Leí por primera vez Aldabas durante un viaje que hacía entre Buenos Aires y Rosario. Lo leí varias veces, casi todas las veces que me permitieron las horas que duró ese trayecto. Había tormenta, como las que suelen levantarse en esa zona de aguas y aguas que se entrecruzan a orillas del Paraná, y no podía dejar de pensar entonces en lo absurdo que sonaban, frente a la poesía discretísima de Macarena, los truenos retumbantes de ese temporal. Porque los versos de los que está hecho Aldabas avanzan tan suavemente y sin ruido que hasta podemos oir el vuelo de esa pelusa que se levanta en el zagúan de la casa que es también este libro. Y si en esa casa reina el silencio, los objetos que la amueblan parecen a primera vista mudos, austeros, tan poco significativos que la propia palabra poesía bastaría para ruborizarlos:

“un colchón una silla / dos cucharas un / plato chico y otro grande / tres copas / una almohada

un colchón / algunos libros / poca luz / un hijo / una ventana / en caso / de emergencia”

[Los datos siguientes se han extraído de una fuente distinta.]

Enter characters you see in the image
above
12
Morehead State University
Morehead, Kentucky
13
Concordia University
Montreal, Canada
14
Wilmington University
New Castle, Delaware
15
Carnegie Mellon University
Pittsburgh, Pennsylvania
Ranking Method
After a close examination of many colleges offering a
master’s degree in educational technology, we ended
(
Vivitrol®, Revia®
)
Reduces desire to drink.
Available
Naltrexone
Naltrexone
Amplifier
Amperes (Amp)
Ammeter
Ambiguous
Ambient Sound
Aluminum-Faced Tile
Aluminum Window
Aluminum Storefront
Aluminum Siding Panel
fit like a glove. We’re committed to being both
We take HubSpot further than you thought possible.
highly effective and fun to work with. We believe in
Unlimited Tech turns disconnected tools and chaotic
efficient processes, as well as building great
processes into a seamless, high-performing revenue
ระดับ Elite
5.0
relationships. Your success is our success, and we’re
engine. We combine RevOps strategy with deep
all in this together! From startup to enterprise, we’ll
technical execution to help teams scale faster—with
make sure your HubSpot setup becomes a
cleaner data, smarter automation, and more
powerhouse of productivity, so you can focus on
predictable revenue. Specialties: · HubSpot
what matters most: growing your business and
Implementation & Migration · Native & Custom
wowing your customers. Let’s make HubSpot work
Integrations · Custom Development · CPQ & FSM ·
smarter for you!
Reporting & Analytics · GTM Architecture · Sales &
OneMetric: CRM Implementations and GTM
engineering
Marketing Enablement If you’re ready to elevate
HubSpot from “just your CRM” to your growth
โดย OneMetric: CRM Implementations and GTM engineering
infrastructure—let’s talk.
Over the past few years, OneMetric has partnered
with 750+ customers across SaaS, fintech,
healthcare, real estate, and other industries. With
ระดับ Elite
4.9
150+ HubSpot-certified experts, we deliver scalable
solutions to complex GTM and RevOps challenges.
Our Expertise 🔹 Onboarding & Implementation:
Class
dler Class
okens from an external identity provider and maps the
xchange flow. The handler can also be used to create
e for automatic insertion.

A primera vista, decía, porque de pronto todos esos objetos mudos y austeros comienzan a emanar afecto, a ser las pruebas y también los testigos de una ausencia que Macarena no reduce a la “miseria metafísica” de un concepto. Que la ausencia esté encarnada quiere decir aquí que pesa y duele: “el pecho suena como el desierto”, dice la voz del libro. Quiere decir, también, que la ausencia encuentra en Aldabas la forma misma de su procedimiento, su propia economía. Los versos no están allí para enriquecer al poema, sino para adelgazarlo, para volverlo casi imperceptible, para vaciarlo hasta el punto de hacernos sentir que nosotros mismos estamos hechos de agujeros por donde se pone a destilar la vida.

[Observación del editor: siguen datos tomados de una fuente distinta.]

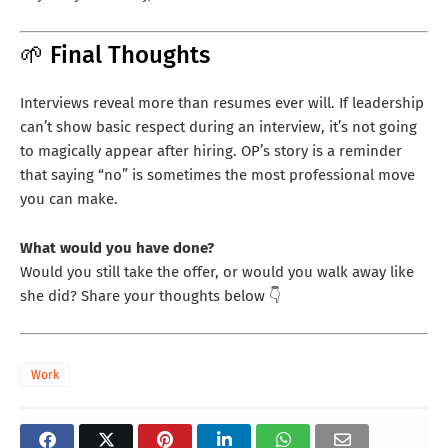
🌱 Final Thoughts
Interviews reveal more than resumes ever will. If leadership
can’t show basic respect during an interview, it’s not going
to magically appear after hiring. OP’s story is a reminder
that saying “no” is sometimes the most professional move
you can make.
What would you have done?
Would you still take the offer, or would you walk away like
she did? Share your thoughts below 👇
Work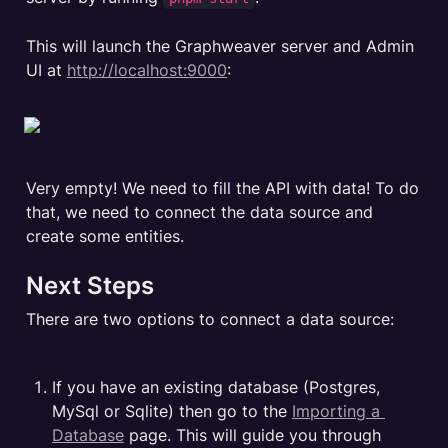
This will launch the Graphweaver server and Admin 
UI at 
http://localhost:9000
:

Very empty! We need to fill the API with data! To do 
that, we need to connect the data source and 
create some entities. 
Next Steps
There are two options to connect a data source:
If you have an existing database (Postgres, 
MySql or Sqlite) then go to the 
Importing a 
Database
 page. This will guide you through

“sábanas blancas secándose / al sol”

Blanco, mínimo, nítido. Así es entonces Aldabas, como si Macarena quisiera restarle al lenguaje todo lo que lo aparta del silencio, y a la acción, todo lo que la distingue de la inmovilidad. Por eso quizás las poses del cuerpo aparecen en este libro diseccionadas, obligándonos a nosotros, los lectores, a reconstruirlas para dar al fin con su pathos:

“los dedos índice y pulgar /tocando /el labio inferior /el otro brazo /extendido/ contra la silla/ la inclinación del torso /las piernas cruzadas /el mentón hacia arriba /el humo”

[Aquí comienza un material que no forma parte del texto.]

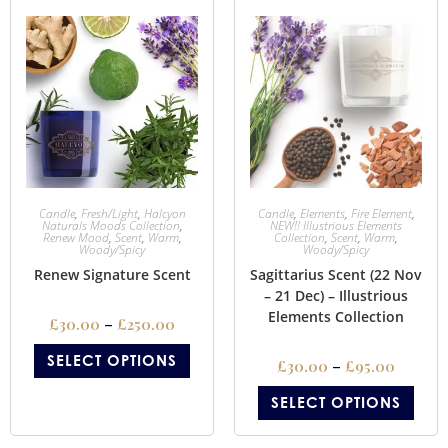
Candle
,
Fresh/Light
,
Halcyon
Candle
,
Elements
,
Fire Element
,
Naturals Moods Collection
,
NEW!! Illustrious Elements
Renew Mood
,
Scent
,
Warm
,
Collection
,
Scent
,
Warm
,
Woody/Spicy
Woody/Spicy
Renew Signature Scent
Sagittarius Scent (22 Nov
– 21 Dec) – Illustrious
Elements Collection
£
30.00
–
£
250.00
SELECT OPTIONS
£
30.00
–
£
95.00
SELECT OPTIONS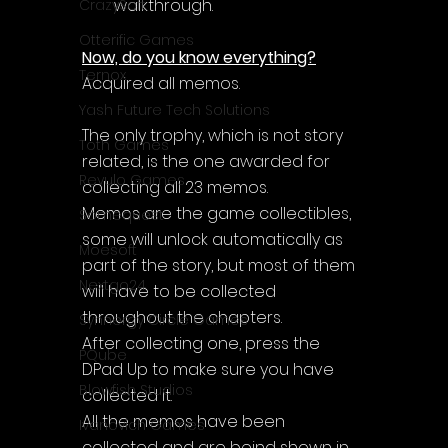
walkthrough.
CrazySoft
Otterific Games
Now, do you know everything?
Ternox
Acquired all memos.
Yash Future Tech Solutions
The only trophy, which is not story 
Toth Games
related, is the one awarded for 
Revulo Games
collecting all 23 memos. 
Memos are the game collectibles, 
Somequest
some will unlock automatically as 
Moesoft
part of the story, but most of them 
Nextgo24
will have to be collected 
throughout the chapters. 
Synnergy Circle Games
After collecting one, press the 
PQube
DPad Up to make sure you have 
Blowfish Studios
collected it. 
All the memos have been 
Ivanovich Games
collected and are beind shown in 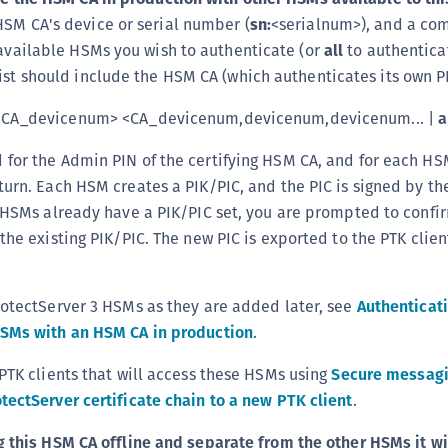
HSM CA's device or serial number (
sn:
<serialnum>), and a c
r available HSMs you wish to authenticate (or
all
to authenticat
list should include the HSM CA (which authenticates its own P
CA_devicenum> <CA_devicenum,devicenum,devicenum... |
a
for the Admin PIN of the certifying HSM CA, and for each H
turn. Each HSM creates a PIK/PIC, and the PIC is signed by t
e HSMs already have a PIK/PIC set, you are prompted to confi
the existing PIK/PIC. The new PIC is exported to the PTK clien
rotectServer 3 HSMs as they are added later, see
Authenticat
HSMs with an HSM CA in production
.
 PTK clients that will access these HSMs using
Secure messag
tectServer certificate chain to a new PTK client
.
g this HSM CA offline and separate from the other HSMs it wi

Y pese a eso, hay en cada verso una incesante actividad, expresada tal vez en la figura del viaje. Porque Aldabas, aunque es un libro que “revolotea entre el zaguán y el patio interior” –así se llaman sus dos primeras secciones- es también un libro de viaje: alguien sale de casa, alguien se despide, alguien prepara una maleta, alguien se va, alguien recuerda. Pero no estamos completamente seguros si es quien se va o quien se queda el que toma la palabra, y es la temporalidad misma de las acciones que marcan ese viaje las que están fuera de quicio. Libro de ida y vuelta, libro también de duelo. “El viaje libera la mente para el juego de las asociaciones, para los sufrimientos (y erosiones) de la memoria, para degustar la soledad”, dice Sontag, y el viaje que propone Aldabas –sea real o imaginario, al exterior o alrededor del cuarto- se transforma en una zona de transición entre una prehistoria perdida y un porvenir secreto, sin dejar de tender hacia las dos al mismo tiempo.